Miracleman by Gaiman & Buckingham #6 – What a shame that the promised Silver Age series, the first new Miracleman work in like twenty years, that was solicited and supposed to have started months ago, has still not come out. This issue, the last of the Golden Age issues that I had to read, got buried in a pile where I just found it, and once again, I am left thinking that this might be one of Gaiman’s best works, much clearer and profound than even Sandman, in a lot of ways. Also, I loved the era where Mark Buckingham was less cartoony than his later Fables work. I was surprised to come across a talking badger named Brock here…
Nova #4&5 – Jeff Loveness and Ramon Pérez have been doing great work with the Marvel Universe’s two main Novas. I like the way they incorporate a legacy feel into the book, and keep some humour around Sam, while also putting Rich in some tough situations. This has been canceled already, hasn’t it?
Royals #1&2 – This series gets off to a great start, as Medusa takes a group of Inhumans into space to find some secrets, and Ewing shows his usual skill in orchestrating a book with a fair sized cast. I’m not sure that I like Jonboy Meyer’s art on this, but I also think he’s already off this title, which makes it a little more appealing to me.

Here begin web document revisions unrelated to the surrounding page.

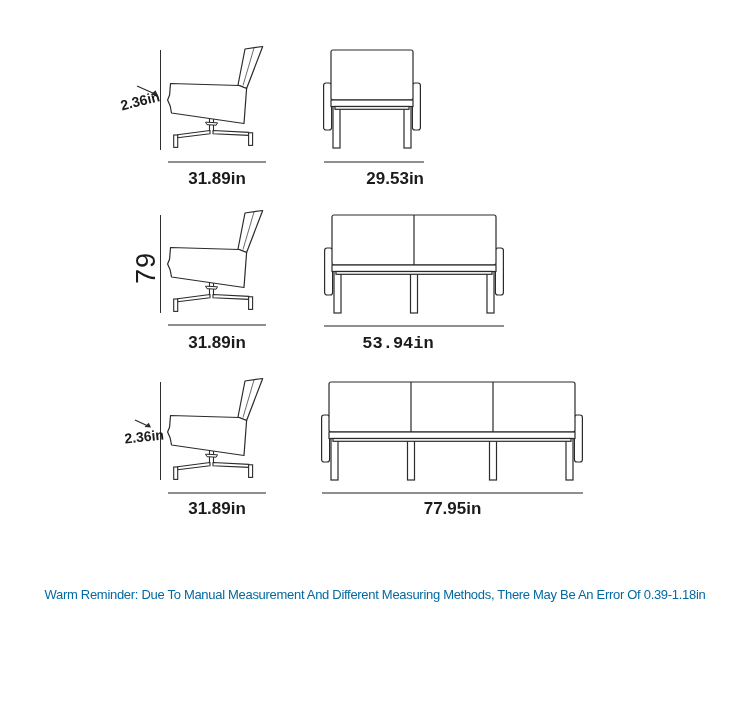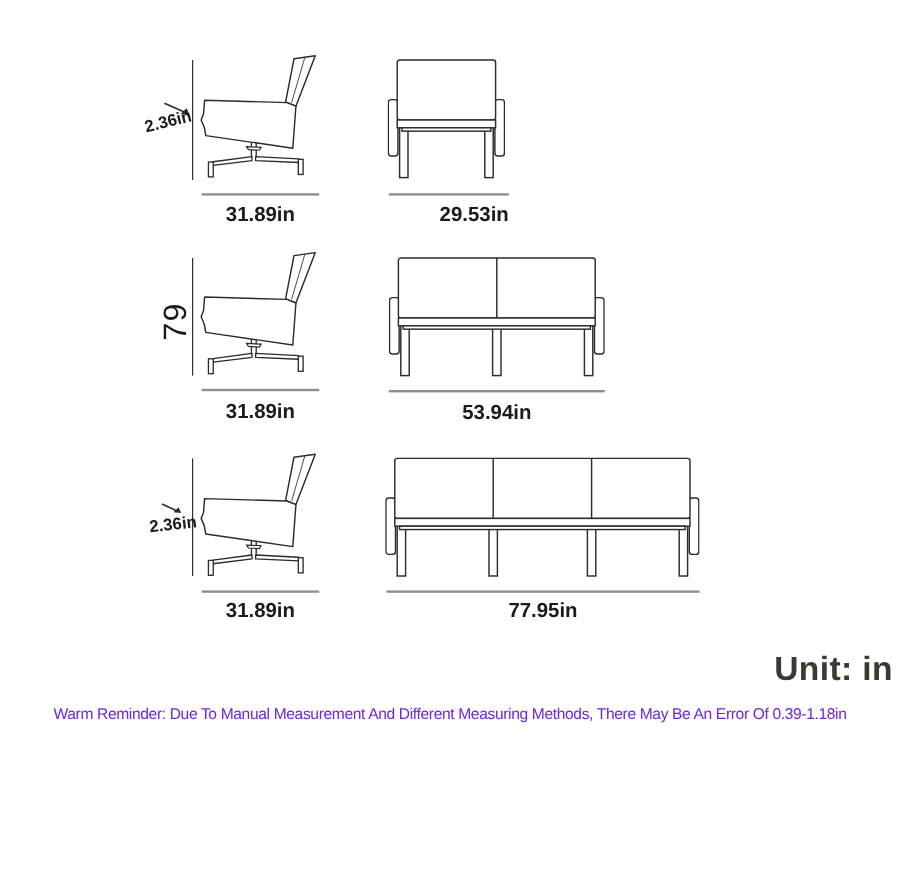--- a/index.html
+++ b/index.html
@@ -24,21 +24,21 @@
     left:126px;top:248px;width:40px;height:40px;display:flex;
     align-items:center;justify-content:center;transform:rotate(-90deg);
     font-size:27px;font-weight:400;letter-spacing:1px;text-align:center;
   }
   .unit{
     position:absolute;right:6px;top:542px;font-size:28px;font-weight:700;
     color:#3a3a33;letter-spacing:0.3px;
   }
   .disclaimer{
     position:absolute;left:0;right:0;top:587px;text-align:center;
-    font-size:13px;letter-spacing:-0.3px;color:#6d28d9;white-space:nowrap;
+    font-size:13px;letter-spacing:-0.3px;color:#0369a1;white-space:nowrap;
   }
   svg{display:block;}
 </style>
 </head>
 <body>
 
 <div class="stage">
 
   <svg width="0" height="0" style="position:absolute" aria-hidden="true">
     <defs>
@@ -104,21 +104,21 @@
         <rect x="8" y="4" width="164" height="50" rx="2" fill="#ffffff" stroke="#2b2b2b" stroke-width="1.2"></rect>
         <line x1="90" y1="4" x2="90" y2="54" stroke="#2b2b2b" stroke-width="1.2"></line>
         <rect x="8" y="54" width="164" height="6.5" fill="#ffffff" stroke="#2b2b2b" stroke-width="1.2"></rect>
         <rect x="12" y="60.5" width="156" height="2.8" fill="#ffffff" stroke="#2b2b2b" stroke-width="1.2"></rect>
       </svg>
     </div>
 
   <div class="dimline" style="left:168px;top:324px;width:98px;"></div>
   <div class="dimline" style="left:324px;top:325px;width:180px;"></div>
   <div class="dimlabel" style="left:168px;top:335px;width:98px;">31.89in</div>
-  <div class="dimlabel" style="left:324px;top:336px;width:180px;">53.94in</div>
+  <div class="dimlabel" style="left:308px;top:336px;width:180px;font-family:Liberation Mono, monospace;">53.94in</div>
 
   <div class="vline" style="left:159.5px;top:382px;height:98px;"></div>
   <svg class="abs" style="left:133px;top:415px;" width="24" height="17">
     <line x1="2" y1="5" x2="15" y2="11" stroke="#2b2b2b" stroke-width="1.3"></line>
     <path d="M18,12.5 L11.5,11.9 L15.8,7.8 Z" fill="#2b2b2b"></path>
   </svg>
   <div class="hlabel r3">2.36in</div>
 
   <svg class="abs" style="left:164px;top:376px;" width="106" height="108" viewBox="0 0 106 108">
     <use href="#side-chair"></use>
@@ -137,16 +137,15 @@
         <rect x="8" y="54" width="246" height="6.5" fill="#ffffff" stroke="#2b2b2b" stroke-width="1.2"></rect>
         <rect x="12" y="60.5" width="238" height="2.8" fill="#ffffff" stroke="#2b2b2b" stroke-width="1.2"></rect>
       </svg>
     </div>
 
   <div class="dimline" style="left:168px;top:492px;width:98px;"></div>
   <div class="dimline" style="left:322px;top:492px;width:261px;"></div>
   <div class="dimlabel" style="left:168px;top:501px;width:98px;">31.89in</div>
   <div class="dimlabel" style="left:322px;top:501px;width:261px;">77.95in</div>
 
-  <div class="unit">Unit: in</div>
   <div class="disclaimer">Warm Reminder: Due To Manual Measurement And Different Measuring Methods, There May Be An Error Of 0.39-1.18in</div>
 
 </div>
 
 </body></html>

Unworthy Thor #5 – I think, for all the weight it has held in terms of replacing the original Thor with the Jane Foster version, and sending Odinson into the depths of despair, the reality of what Nick Fury told him which caused all this change is a little unimpressive. This miniseries, while enjoyable, felt like it was a bit of a mandated placeholder, keeping Odinson in the world, while not having him do too much.
The Week in Graphic Novels:
Dynamo 5 Vol. 4: Change or Die – Once again, Jay Faerber delivers a very capable superhero comic, with the team going through a very big change at the end. This is a good series, and I’m sad that neither it nor Noble Causes is around anymore. I didn’t support these books when they were first being published, but I wish I had. Of course, the great thing about comics is that there’s always more great stuff you haven’t read yet than there is being published any given week.
Star Wars: Kanan Vol. 1: The Last Padawan – When Marvel launched their Star Wars line, Kanan’s book was the only one I didn’t read, because at that point, I’d never seen an episode of the Rebels TV show, and had no idea who he, or writer Greg Weisman, were. Since then, I’ve checked out and enjoyed the show (I am a Star Wars fan almost from birth), and therefore like the way this book fills in and fleshes out Kanan’s character and backstory. We see what happened to him when Order 66, the order to kill all Jedi, was given, and how he survived, before jumping the story into the Rebels era. It’s very well written, and has nice art from Pepe Larraz.